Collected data
************

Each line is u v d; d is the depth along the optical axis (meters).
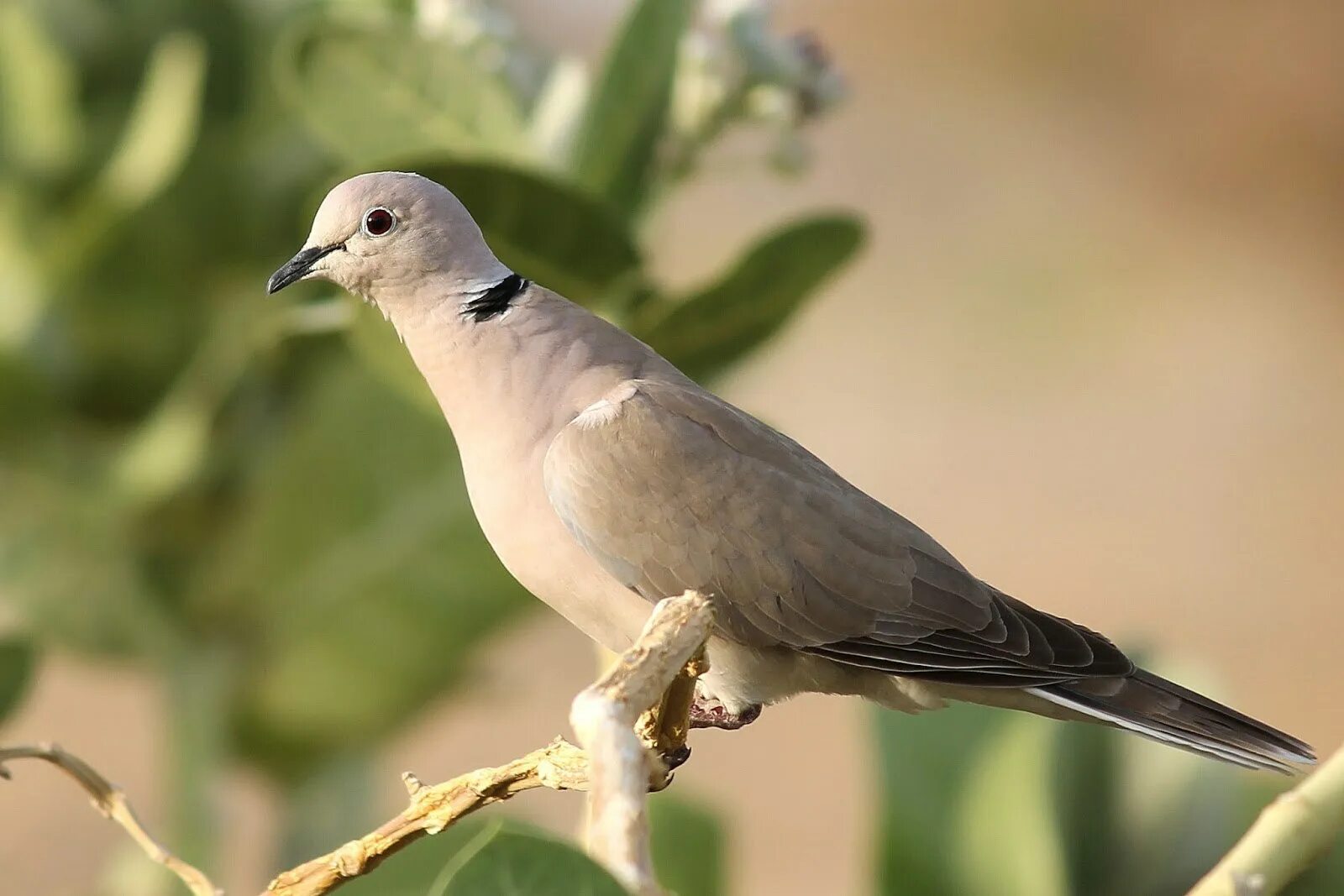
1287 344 9.40
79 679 6.48
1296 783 4.85
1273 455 8.62
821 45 4.88
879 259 9.93
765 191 10.06
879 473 8.50
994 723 4.82
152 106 4.97
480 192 4.82
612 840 4.56
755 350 4.88
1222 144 10.54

************

## What to do
Please provide a faithful transcription of all the data, pictures excluded.

## Exercise output
Each line is u v d; d is the depth along the optical axis (meters).
1287 344 9.40
79 679 6.48
1296 783 4.85
1273 455 8.62
821 45 4.88
879 259 9.93
765 191 10.06
879 473 8.50
994 723 4.82
152 106 4.97
480 192 4.82
612 840 4.56
755 350 4.88
1222 144 10.54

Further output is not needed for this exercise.